Ich bin Profi darin, fürs Handy den richtigen Moment zu wählen – und die angemessene Etikette

Was ich ausblende: Dass ich einfach nur besser darin bin, meinen Konsum zu verbergen. Das Filmen bei Konzerten, das spontane Foto oder das Abdriften im Telefon – ich bin Profi darin, den richtigen Moment zu wählen und die angemessene Etikette. Die, die höflich ist, möglichst einvernehmlich und nicht zu needy.

Das Telefon erst dann rasend schnell aufleuchten lassen, wenn die Verabredung wirklich ganz sicher in der Toilette verschwunden ist. Beim Fotografieren schon ankündigen, wo man das Bild posten würde. "Ich will nur meinem Bruder zeigen, dass du auch da bist!". Zugegeben, manchmal habe ich gelogen und das Bild bei Insta gepostet. Auf Klo in unsäglicher Geschwindigkeit 3-4 Nachrichten schreiben, die man im Kopf schon vorformuliert hatte – um Zeit zu gewinnen. Zurück am Tisch: das Handy in der Tasche, der Ton immer aus.

Ich hatte ein bisschen mehr Zeit als meine Eltern, das alles zu lernen. Im Verstecken von Konsumverhalten sollen übrigens auch Suchtkranke ziemlich gut sein.

News, um am Stammtisch nicht völlig zu versagen

  • Von wegen tl;dr: Google arbeitet an einem KI-Tool, das die Kernbotschaften von Artikeln kurz und knackig zusammenfasst. Ein schwedischer Verlag (Öffnet in neuem Fenster) experimentierte mit solchen Kurzversionen – und stellte überraschend fest, dass Lesezeiten für den ganzen Artikel damit sogar noch gesteigert würden. Wenn die Leute wüssten, was ungefähr kommt, läsen sie lieber nochmal tiefer rein. Auch YouTube testet ein KI-Feature, mit dem sich Videos zusammenfassen lassen. Mega Bock drauf, dass mich dann noch mehr Dudes in "Konversation" mit Facts beballern nach dem gelungenen Einstieg: "Ich hab letztens in einem Podcast gehört / in einer YouTube-Dokus gesehen...".

  • PowerPoint war auch mal Kunst: Ausgerechnet ein Whiskeyhersteller hatte 1948 auf einer Verkaufstour die wohl erste Business-Slideshow à la PowerPoint gegeben – damals ein pompöses und lächerlich teures Kunstspektakel. "It is composed of pictures, yet it is not static,” soll jemand aus dem Publikum damals gesagt haben. “The overall effect is one of magnificence.” Krass! 1:1 meine Worte, als ich das erste Mal die erbärmlichen Zahlen der Redaktion, in der ich Praktikum machte, auf einer völlig manisch-psychedelisch animierten PowerPoint sah. (Ganzer Artikel (Öffnet in neuem Fenster))

  • Wusstest du, dass Bob Ross für seine Show extra vorher geübt hat, so zu sprechen, als läge er mit einer Frau im Bett? Ist jetzt keine News. Wollt's nur mal einwerfen.

> _DATENAUSZUG_:
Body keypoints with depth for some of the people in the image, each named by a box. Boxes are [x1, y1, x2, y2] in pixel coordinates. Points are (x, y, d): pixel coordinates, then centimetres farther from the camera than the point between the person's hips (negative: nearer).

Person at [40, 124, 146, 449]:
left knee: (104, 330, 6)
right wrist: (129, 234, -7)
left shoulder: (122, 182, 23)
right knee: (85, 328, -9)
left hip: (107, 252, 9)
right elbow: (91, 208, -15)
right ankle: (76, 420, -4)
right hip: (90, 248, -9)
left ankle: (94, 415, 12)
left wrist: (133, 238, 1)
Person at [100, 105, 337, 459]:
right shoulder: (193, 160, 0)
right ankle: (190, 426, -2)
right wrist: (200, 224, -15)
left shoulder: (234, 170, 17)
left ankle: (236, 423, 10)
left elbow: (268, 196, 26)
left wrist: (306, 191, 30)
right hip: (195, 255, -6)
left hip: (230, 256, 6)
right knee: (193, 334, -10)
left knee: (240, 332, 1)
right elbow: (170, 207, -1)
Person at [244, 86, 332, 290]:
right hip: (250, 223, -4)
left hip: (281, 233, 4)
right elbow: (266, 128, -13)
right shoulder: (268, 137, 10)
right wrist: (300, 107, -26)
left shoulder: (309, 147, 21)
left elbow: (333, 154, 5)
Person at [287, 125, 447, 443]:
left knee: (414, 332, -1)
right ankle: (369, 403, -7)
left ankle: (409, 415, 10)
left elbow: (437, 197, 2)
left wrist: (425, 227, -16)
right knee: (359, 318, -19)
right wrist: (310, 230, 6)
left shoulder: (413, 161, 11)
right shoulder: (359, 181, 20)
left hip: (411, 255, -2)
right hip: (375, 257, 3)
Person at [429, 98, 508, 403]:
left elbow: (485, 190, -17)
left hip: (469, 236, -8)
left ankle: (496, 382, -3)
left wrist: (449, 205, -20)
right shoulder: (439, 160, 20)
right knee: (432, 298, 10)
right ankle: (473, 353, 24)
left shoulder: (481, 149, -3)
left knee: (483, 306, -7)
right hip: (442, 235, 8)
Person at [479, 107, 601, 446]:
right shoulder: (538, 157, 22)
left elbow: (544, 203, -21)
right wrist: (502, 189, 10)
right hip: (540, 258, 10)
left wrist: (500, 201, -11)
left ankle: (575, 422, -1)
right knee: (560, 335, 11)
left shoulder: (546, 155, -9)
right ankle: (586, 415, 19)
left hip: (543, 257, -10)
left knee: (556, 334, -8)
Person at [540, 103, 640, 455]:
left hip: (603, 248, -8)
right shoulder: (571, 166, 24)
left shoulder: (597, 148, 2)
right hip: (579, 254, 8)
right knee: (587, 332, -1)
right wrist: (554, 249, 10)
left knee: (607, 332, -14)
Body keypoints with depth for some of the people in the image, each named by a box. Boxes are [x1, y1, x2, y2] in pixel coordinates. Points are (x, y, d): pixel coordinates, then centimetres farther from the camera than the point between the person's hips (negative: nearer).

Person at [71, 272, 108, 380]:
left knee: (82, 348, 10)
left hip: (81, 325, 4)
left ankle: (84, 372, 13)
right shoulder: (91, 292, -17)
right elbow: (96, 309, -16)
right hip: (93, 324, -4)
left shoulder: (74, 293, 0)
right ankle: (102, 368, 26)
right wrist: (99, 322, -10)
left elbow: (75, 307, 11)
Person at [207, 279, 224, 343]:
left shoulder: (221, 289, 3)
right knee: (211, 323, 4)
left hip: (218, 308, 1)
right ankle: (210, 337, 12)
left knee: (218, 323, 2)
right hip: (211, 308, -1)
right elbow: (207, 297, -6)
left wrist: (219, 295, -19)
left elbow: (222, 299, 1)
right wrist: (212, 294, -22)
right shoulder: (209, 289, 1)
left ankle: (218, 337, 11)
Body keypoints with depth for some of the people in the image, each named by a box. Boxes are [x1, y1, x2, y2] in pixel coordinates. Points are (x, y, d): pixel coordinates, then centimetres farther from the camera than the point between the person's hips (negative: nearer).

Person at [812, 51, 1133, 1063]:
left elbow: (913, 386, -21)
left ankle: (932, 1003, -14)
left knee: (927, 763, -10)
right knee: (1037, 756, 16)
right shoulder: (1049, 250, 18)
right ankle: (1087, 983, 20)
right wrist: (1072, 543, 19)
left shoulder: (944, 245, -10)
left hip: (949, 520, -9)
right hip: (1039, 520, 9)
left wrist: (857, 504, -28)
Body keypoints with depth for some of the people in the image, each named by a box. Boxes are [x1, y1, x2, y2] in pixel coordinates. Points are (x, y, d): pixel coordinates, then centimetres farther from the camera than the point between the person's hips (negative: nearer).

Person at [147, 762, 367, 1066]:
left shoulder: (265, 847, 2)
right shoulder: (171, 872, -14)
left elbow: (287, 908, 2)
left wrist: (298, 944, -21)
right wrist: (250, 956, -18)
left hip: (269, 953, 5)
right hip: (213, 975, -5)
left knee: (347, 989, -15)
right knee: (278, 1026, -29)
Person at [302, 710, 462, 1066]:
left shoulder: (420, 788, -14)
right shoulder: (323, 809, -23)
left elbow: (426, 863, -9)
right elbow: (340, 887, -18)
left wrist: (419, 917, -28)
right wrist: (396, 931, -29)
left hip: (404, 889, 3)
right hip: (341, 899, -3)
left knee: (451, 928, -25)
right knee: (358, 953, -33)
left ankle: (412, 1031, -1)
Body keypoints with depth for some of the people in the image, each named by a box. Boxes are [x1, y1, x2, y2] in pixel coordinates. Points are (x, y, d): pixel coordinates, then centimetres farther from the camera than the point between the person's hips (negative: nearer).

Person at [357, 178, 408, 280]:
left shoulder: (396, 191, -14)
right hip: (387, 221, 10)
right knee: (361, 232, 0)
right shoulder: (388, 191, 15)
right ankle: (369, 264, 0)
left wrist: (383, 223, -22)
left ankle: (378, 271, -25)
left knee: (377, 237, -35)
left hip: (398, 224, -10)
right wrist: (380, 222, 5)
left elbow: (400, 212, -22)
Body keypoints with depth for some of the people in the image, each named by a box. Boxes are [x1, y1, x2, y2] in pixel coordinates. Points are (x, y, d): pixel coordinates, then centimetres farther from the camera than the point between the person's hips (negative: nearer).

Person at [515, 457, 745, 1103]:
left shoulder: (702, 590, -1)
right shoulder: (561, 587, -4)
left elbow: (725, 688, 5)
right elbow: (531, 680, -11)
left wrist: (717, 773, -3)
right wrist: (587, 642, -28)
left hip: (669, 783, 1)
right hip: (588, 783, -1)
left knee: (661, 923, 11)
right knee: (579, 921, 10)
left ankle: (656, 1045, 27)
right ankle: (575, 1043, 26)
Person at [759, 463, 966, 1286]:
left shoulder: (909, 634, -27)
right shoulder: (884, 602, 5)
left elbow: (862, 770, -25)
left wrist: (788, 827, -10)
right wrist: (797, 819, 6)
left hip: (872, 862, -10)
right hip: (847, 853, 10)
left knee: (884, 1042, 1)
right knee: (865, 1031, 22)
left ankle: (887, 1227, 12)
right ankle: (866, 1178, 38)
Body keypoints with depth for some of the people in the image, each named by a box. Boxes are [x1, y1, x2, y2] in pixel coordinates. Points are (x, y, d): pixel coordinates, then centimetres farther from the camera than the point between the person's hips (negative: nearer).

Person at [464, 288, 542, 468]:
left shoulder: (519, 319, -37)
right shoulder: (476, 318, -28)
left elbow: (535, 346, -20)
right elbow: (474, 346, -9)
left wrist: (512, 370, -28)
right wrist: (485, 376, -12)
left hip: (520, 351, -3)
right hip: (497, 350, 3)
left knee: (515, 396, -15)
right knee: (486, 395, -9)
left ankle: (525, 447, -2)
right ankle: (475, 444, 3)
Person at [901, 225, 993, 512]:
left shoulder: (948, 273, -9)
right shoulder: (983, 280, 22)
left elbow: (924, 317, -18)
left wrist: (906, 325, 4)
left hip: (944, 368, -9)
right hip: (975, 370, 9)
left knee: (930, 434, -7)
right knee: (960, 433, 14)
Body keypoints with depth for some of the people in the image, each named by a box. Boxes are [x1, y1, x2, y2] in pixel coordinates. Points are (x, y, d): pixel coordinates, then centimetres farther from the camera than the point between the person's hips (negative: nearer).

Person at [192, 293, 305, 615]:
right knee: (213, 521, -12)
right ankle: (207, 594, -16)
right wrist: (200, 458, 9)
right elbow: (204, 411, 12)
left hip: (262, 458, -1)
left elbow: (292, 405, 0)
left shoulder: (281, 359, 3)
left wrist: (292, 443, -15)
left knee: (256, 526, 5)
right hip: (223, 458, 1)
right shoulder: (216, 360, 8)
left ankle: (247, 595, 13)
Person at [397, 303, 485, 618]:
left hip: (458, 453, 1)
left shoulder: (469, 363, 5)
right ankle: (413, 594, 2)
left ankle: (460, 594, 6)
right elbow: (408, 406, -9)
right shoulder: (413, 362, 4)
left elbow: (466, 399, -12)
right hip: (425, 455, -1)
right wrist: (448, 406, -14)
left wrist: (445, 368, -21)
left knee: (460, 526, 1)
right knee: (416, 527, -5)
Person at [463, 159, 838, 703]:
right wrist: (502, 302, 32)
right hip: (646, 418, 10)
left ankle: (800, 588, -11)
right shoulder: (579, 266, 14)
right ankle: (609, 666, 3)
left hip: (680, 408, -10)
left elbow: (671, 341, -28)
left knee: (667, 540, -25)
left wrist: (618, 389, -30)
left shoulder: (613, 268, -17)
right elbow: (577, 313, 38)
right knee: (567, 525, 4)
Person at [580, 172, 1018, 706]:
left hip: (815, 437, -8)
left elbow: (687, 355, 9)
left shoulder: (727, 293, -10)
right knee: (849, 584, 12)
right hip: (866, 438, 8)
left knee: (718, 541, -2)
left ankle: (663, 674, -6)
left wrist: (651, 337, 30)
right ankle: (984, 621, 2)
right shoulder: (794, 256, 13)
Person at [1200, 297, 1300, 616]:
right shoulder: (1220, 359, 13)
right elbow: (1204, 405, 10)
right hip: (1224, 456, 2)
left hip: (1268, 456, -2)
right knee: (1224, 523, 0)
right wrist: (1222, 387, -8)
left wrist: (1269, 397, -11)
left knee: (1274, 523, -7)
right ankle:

> _ZUR ÜBUNG_: Schreibe im Textauszug den Abschnitt von "Ich bin Profi darin, fürs" bis "nicht zu needy." neu und setze dabei "Umgangsform" an die Stelle von "Etikette".

> _LÖSUNGSFELD_:
Ich bin Profi darin, fürs Handy den richtigen Moment zu wählen – und die angemessene Umgangsform

Was ich ausblende: Dass ich einfach nur besser darin bin, meinen Konsum zu verbergen. Das Filmen bei Konzerten, das spontane Foto oder das Abdriften im Telefon – ich bin Profi darin, den richtigen Moment zu wählen und die angemessene Umgangsform. Die, die höflich ist, möglichst einvernehmlich und nicht zu needy.